Mains Paper 3: Environment | Conservation, environmental pollution and degradation, environmental impact assessment
From UPSC perspective, the following things are important:
Prelims level: Indian Rhino
Mains level: Wildlife conservation efforts
- International boundaries will not come in the way of conservation of rhinos, said representatives of Asian countries where the one-horned herbivore thrives.
New Delhi Declaration
- The Declaration was recently adopted at the second meeting of the Asian rhino range countries.
- It underscored trans-boundary collaboration among India, Nepal, and Bhutan for the conservation and protection of the greater one-horned rhino.
Rhinos without Borders
- There are no rhinos in Bhutan, but some from the Manas National Park in adjoining Assam or Buxa Tiger Reserve in West Bengal are known to cross over occasionally.
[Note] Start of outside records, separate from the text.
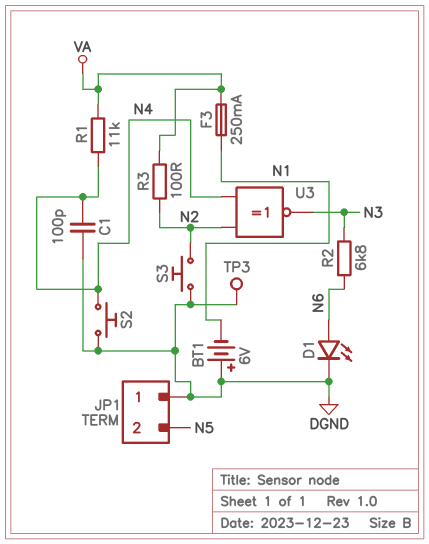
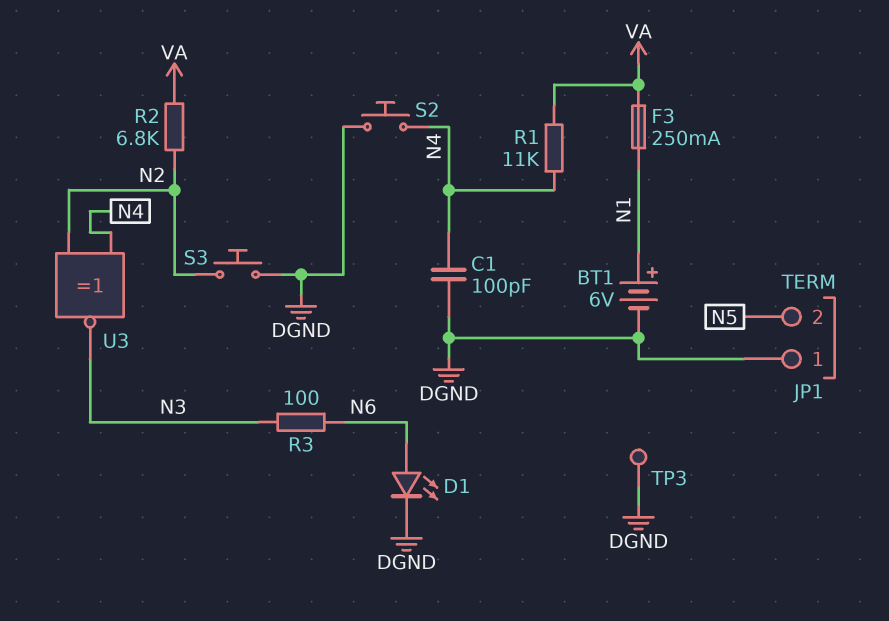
BT1: 6V (plus DGND, minus N1) -> 6V (plus N1, minus DGND)
R2: 6.8k (N3, N6) -> 6.8k (N2, VA)
R3: 100 (N2, VA) -> 100 (N3, N6)

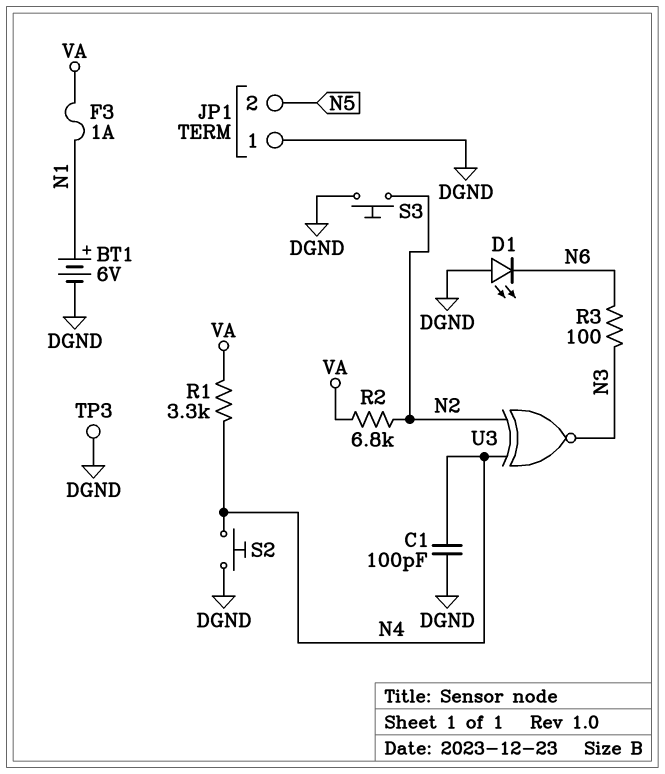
D1: LED (A N6, K DGND) -> LED (A DGND, K N6)
F3: 250mA (N1, VA) -> 1A (N1, VA)
R1: 11k (N4, VA) -> 3.3k (N4, VA)

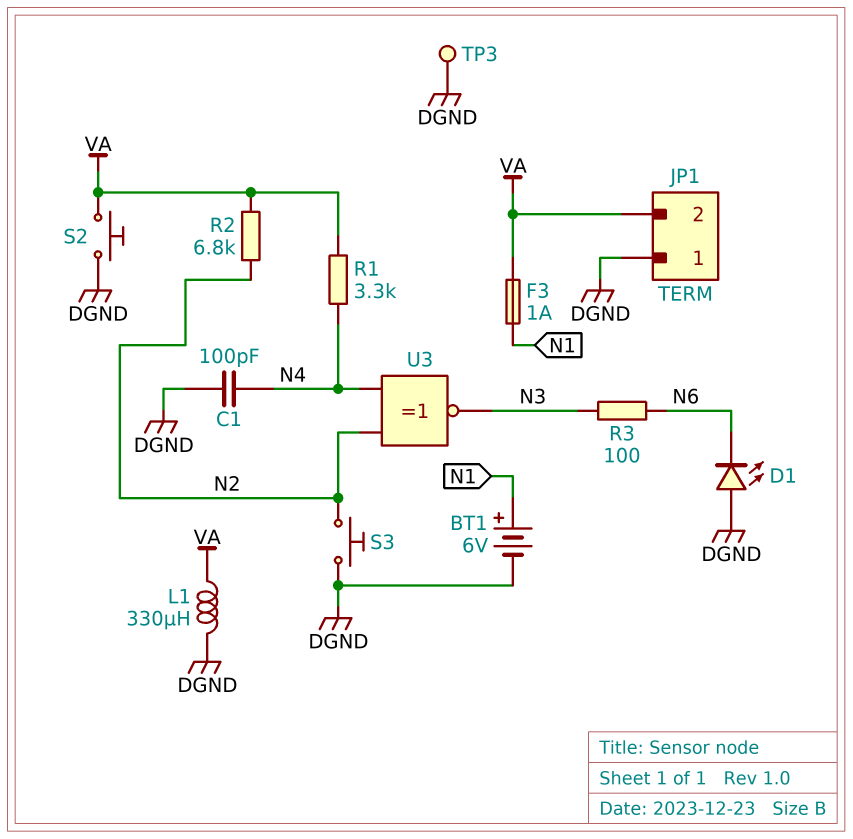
JP1 pin 2: N5 -> VA
L1: none -> 330uH (DGND, VA)
S2: button (DGND, N4) -> button (DGND, VA)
- In Feb, the National Rhino Conservation Strategy for India called for active engagement between India and Nepal to protect the species.
- The plan said the single population of rhinos in Sukla-Phanta (Nepal), Valmiki Tiger Reserve (India) and Chitwan National Park (Nepal) and Dudhwa (India) is separated by the political boundary between the two countries.
Why such move?
- Once ranging from China to Bangladesh, the Javan and Sumatran rhinos are nearing extinction.
- Indonesia and Malaysia are the other Asian countries where the last of the rhinos live.
- The current global population of the Indian one-horned rhinoceros is 3,584.
- Assam’s Kaziranga National Park has the bulk of 2,938 rhinos in India while Nepal 646.
- The Sumatran rhino, the smallest of all rhino species and the only Asian rhino with two horns, became extinct in the wild in Malaysia.
- There is only one found now in the Sabah island of Malaysia while Indonesia has a few.
- The greater one-horned rhinoceros or the great Indian rhinoceros, is a rhinoceros native to the Indian subcontinent.
- It is listed as Vulnerable on the IUCN Red List, as populations are fragmented and restricted to less than 20,000 km2 (7,700 sq mi).
- It is found in the Terai grasslands of southern Nepal, northern Uttar Pradesh, northern Bihar, northern West Bengal, and in the Brahmaputra Valley of Assam.
- As of 2008, a total of 2,575 mature individuals were estimated to live in the wild.
- Kaziranga had less than 10 rhinos when it was declared a protected area for the animal in 1905.